1. Behälter (1), insbesondere für Lebensmittel, mit einem schalenförmigen Bodenteil (2),
an dem zwei verschwenkbare Klappen (3, 4) zum Öffnen und Schließen des Behälters (1)
gelagert sind, und das Bodenteil (2) und die Klappen (3, 4) in der geschlossenen Position
einen Innenraum (9) des Behälters (1) umgeben, dadurch gekennzeichnet, dass an dem Bodenteil (2) mindestens ein elastischer Bereich (6) ausgebildet ist, mittels
dem ein in dem Behälter (1) angeordneter Gegenstand an dem Bodenteil (2) klemmend
fixierbar ist.
2. Behälter nach Anspruch 1, dadurch gekennzeichnet, dass das Material des elastischen Bereichs (6) mehr als 20 %, vorzugsweise mehr als 40
% dehnbar ist.
3. Behälter nach Anspruch 1 oder 2, dadurch gekennzeichnet, dass an gegenüberliegenden Seiten des Bodenteils (2) jeweils ein elastischer Bereich (6)
vorgesehen ist.
4. Behälter nach einem der Ansprüche 1 bis 3, dadurch gekennzeichnet, dass an dem mindestens einen elastischen Bereich (6) ein Wandabschnitt aus einem anderen
Material als ein den Wandabschnitt umgebendes Material gebildet ist.
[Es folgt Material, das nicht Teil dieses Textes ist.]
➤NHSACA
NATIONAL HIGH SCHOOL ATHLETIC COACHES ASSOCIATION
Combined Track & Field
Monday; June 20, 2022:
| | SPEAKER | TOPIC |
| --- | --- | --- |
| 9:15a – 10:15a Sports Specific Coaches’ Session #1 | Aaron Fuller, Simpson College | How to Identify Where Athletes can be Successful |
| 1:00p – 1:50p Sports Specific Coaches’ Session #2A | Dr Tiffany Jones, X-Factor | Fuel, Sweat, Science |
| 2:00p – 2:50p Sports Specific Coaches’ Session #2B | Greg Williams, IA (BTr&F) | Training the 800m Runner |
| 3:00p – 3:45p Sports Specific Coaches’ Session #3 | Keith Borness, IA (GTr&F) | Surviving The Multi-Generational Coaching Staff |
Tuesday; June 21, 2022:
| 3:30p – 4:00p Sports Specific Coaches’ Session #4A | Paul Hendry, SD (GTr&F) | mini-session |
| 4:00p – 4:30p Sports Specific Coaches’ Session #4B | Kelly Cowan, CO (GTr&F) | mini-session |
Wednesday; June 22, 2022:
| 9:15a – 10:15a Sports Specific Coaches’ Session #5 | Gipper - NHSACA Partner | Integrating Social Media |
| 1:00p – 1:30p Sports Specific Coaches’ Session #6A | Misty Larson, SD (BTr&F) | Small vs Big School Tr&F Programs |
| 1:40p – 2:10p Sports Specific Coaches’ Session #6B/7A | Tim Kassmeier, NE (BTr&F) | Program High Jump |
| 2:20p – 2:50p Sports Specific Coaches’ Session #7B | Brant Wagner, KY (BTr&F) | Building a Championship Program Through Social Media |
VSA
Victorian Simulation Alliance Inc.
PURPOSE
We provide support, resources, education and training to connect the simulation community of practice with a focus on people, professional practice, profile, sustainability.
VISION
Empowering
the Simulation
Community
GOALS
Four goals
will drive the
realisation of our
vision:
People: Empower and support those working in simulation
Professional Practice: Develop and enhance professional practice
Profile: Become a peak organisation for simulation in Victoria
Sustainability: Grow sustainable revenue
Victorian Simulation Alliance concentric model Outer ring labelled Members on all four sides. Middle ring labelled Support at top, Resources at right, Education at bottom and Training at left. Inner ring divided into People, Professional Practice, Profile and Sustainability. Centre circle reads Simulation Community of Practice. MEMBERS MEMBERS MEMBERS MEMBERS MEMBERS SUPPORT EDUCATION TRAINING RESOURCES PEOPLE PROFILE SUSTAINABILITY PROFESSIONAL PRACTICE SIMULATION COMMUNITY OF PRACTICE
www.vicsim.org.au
5. Behälter nach einem der Ansprüche 1 bis 4, dadurch gekennzeichnet, dass der Behälter (1) im Wesentlichen quaderförmig ausgebildet ist und die Klappen (3,
4) an gegenüberliegenden Seitenwänden in einem mittleren Bereich der Seitenwände verschwenkbar
gelagert sind.
6. Behälter nach einem der Ansprüche 1 bis 5, dadurch gekennzeichnet, dass jede Klappe (3, 4) über ein Filmscharnier (15, 16) an dem Bodenteil (2) verschwenkbar
gelagert ist.
7. Behälter nach einem der Ansprüche 1 bis 6, dadurch gekennzeichnet, dass die Klappen (3, 4) von der geschlossenen Position bis zu einem Anschlag in eine geöffnete
Position um 80° bis 150°, vorzugsweise um 90° bis 110° verschwenkbar sind.
8. Behälter nach einem der Ansprüche 1 bis 7, dadurch gekennzeichnet, dass die Klappen (3, 4) in einer geschlossenen Position mit U-förmigen Rändern (10, 11)
aneinander anliegen, die eine mittlere Trennebene ausbilden.
9. Behälter nach einem der Ansprüche 1 bis 8, dadurch gekennzeichnet, dass die Klappen (3, 4) auf der zur Schwenkachse abgewandten Seite eine Verschlusseinrichtung
(13, 14) aufweisen.
10. Behälter nach einem der Ansprüche 1 bis 9, dadurch gekennzeichnet, dass die Klappen (3, 4) sich über die gesamte Länge des Behälters (1) erstrecken.
11. Behälter nach einem der Ansprüche 1 bis 10, dadurch gekennzeichnet, dass die Klappen (3, 4) sich über mehr als 40 %, vorzugsweise mehr als 50 %, der Breite
einer Seitenwand des Behälters (1) erstrecken.